Local people also know if other researchers have been active in the area and which organizations or institutions they come from. Forestry departments and protected areas authorities often carry out biodiversity surveys, although the results may remain in unpublished reports. Contact such organizations and ask for access to such reports. The local or national herbarium may also have tree specimens from your project site. Browsing through herbarium labels can reveal a lot of useful information. If any development projects have been carried out near your project site, it is likely that an environmental impact assessment (EIA), including a vegetation survey, was carried out. So it is worth contacting the agency which carried out the EIA. Universities may also be a source of more detailed information, if research students have been active in the area. Finally, there’s always the internet. Simply typing the name of your project site into a search engine may reveal major additional sources of information.
Lists of tested framework tree species currently exist only for Australia (Goosem and Tucker, 1995) and Thailand (FORRU, 2006). Trees species in the same genera as those listed for Australia and Thailand may also perform well in other countries, so including some of them in initial framework species trials is well worth a try. Two pan-tropical tree taxa deserve special mention, namely fig trees (Ficus spp) and legumes (Leguminosae). Indigenous species within these two taxa nearly always perform well as framework species. Fig trees have dense and robust root systems, which enable them to survive even the harshest of site conditions. The figs they produce are an irresistible food source for a wide range of seed-dispersing animal species. Leguminous trees often grow rapidly and have the capacity to fix atmospheric nitrogen in root nodules via symbiotic bacteria, resulting in rapid improvement of soil conditions.

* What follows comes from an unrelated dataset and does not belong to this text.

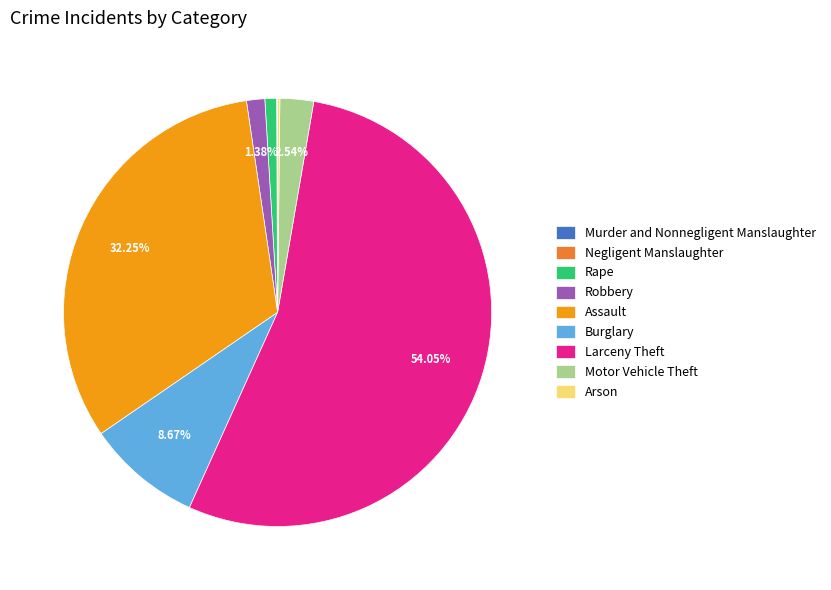

Approximately how many times larger is the value at Assault compared to Robbery?

23.4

What management is required?
Firstly, prevent both fire and the hunting of seed-dispersing animals. Secondly, protect and nurture any existing natural regenerants, using ANR techniques. Thirdly, plant enough framework tree species to bring the total species on-site (including natural regenerants) up to around 30, spaced about 1.8 m apart or the same distance from natural regenerants – this brings the total density of trees on site up to around 3,100/ha.

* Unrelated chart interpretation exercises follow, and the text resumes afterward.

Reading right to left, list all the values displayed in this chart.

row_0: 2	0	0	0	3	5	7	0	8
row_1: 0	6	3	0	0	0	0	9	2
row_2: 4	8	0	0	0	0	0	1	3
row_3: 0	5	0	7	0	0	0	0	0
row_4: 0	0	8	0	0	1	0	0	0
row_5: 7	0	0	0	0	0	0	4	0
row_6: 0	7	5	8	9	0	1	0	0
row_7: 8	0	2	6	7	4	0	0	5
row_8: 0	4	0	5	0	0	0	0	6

Frequent weeding and fertilizer application, of both planted trees and naturally regenerating saplings, is recommended during the first two rainy seasons. Weeding prevents herbs and grasses, particularly vines, from smothering the planted trees, enabling the tree crowns to grow above the weed canopy. Fertilizer application accelerates tree growth, resulting in rapid canopy closure. Finally, monitor the survival and growth of the planted trees and biodiversity recovery in restoration sites, so that the choice of framework tree species for future plantings can be continuously improved.